The names of those who gave the orders to transfer the S-300 anti-aircraft missile system to the occupied territory of Ukraine did not figure in the verdict. These people are probably sitting in Moscow where they occupy high positions. Igor Girkin, Sergei Dubinsky and Leonid Kharchenko, who were sentenced to life imprisonment in The Hague, also remain in Russia or on territory under Russia’s control. All of them have been given safe haven in Russia, at least for as long as the authoritarian political regime here remains in place. Now they are in no danger of being extradited to face Dutch justice, and not only because they carried out military tasks for the Russian government.
Besides the Kremlin’s own interest in protecting those who executed its orders, the killers are protected by the Russian Constitution. Article 61 of the Constitution prohibits the extradition of Russian citizens to another country. This is an echo of feudal law that has reappeared in today’s Russia: only the sovereign, as represented by the state, may execute or pardon its subjects. No one else dares encroach on its own serfs, that is, on the property of the rightful owner. This is the perverse logic of Russia’s constitutional law.

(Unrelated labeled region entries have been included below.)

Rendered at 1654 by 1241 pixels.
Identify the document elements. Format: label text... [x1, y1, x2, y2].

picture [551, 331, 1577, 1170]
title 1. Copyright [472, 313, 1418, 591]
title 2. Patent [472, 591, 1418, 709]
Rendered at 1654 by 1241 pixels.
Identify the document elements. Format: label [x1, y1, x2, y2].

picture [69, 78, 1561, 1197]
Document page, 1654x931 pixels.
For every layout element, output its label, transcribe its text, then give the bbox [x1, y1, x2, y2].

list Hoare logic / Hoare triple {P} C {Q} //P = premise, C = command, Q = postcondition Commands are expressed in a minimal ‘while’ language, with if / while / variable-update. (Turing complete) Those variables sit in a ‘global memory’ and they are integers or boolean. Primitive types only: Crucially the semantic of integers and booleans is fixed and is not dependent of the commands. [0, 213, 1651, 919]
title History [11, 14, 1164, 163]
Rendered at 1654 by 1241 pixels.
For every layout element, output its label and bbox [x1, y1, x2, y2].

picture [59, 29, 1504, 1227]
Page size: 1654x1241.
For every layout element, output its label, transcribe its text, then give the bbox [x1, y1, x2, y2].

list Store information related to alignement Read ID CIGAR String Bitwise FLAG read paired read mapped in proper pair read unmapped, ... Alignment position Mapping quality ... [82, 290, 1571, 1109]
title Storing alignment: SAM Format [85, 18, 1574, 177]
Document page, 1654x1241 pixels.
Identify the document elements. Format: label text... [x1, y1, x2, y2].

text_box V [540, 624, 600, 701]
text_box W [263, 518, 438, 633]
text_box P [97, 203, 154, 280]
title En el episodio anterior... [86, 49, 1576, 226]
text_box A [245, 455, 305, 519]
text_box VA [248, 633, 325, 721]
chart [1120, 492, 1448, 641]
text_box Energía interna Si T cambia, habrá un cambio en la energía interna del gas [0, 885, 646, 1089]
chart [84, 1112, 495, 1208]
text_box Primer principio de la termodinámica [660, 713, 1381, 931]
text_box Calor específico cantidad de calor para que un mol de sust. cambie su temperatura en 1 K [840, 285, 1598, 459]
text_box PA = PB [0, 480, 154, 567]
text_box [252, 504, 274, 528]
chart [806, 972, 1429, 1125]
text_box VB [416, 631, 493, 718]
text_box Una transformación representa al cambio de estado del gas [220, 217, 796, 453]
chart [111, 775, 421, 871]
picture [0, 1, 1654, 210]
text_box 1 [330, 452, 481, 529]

Normal legal relations oblige the guilty party to face criminal responsibility at the place where the crime was committed. Where you did it, that’s where you answer for it! If different jurisdictions, or even different legal systems, are involved, but the act committed is considered criminal in both countries, then it is in the court of the country of the injured party that the person is tried. Or better still, before an international court.
The Kremlin has repeatedly sheltered its criminals from justice. Andrei Lugovoi and Dmitry Kovtun, who were charged in Britain with the murder of Aleksandr Litvinenko, who had emigrated to England, escaped to Moscow. Aleksandr Petrov and Ruslan Boshirov, who tried to poison former Russian intelligence officer Sergei Skripal in England, are also safely under the protection of the Russian state. There are many such examples.
Simultaneously with its refusal to extradite its criminals to other states, the Kremlin insists on the extradition of its perpetrators arrested or convicted in other countries. Anatoly Yablochkov and Vasily Pugachev, members of the Russian security services sentenced to life imprisonment in Qatar for killing the former President of Ichkeria Zelimkhan Yandarbiev and two of his bodyguards, were taken to Moscow as part of an agreement to transfer the convicts to serve their sentences in Russia. At Vnukovo airport they were greeted with military honours – and after that no one ever saw them again.
It is difficult at the moment to say what fate awaits Girkin, Dubinsky and Kharchenko, who have the blood of 298 people on their hands. Times change, and sometimes so unexpectedly and rapidly that it is not easy for well-known people to lose themselves in the crowd. And they should never forget that the verdict has already been handed down.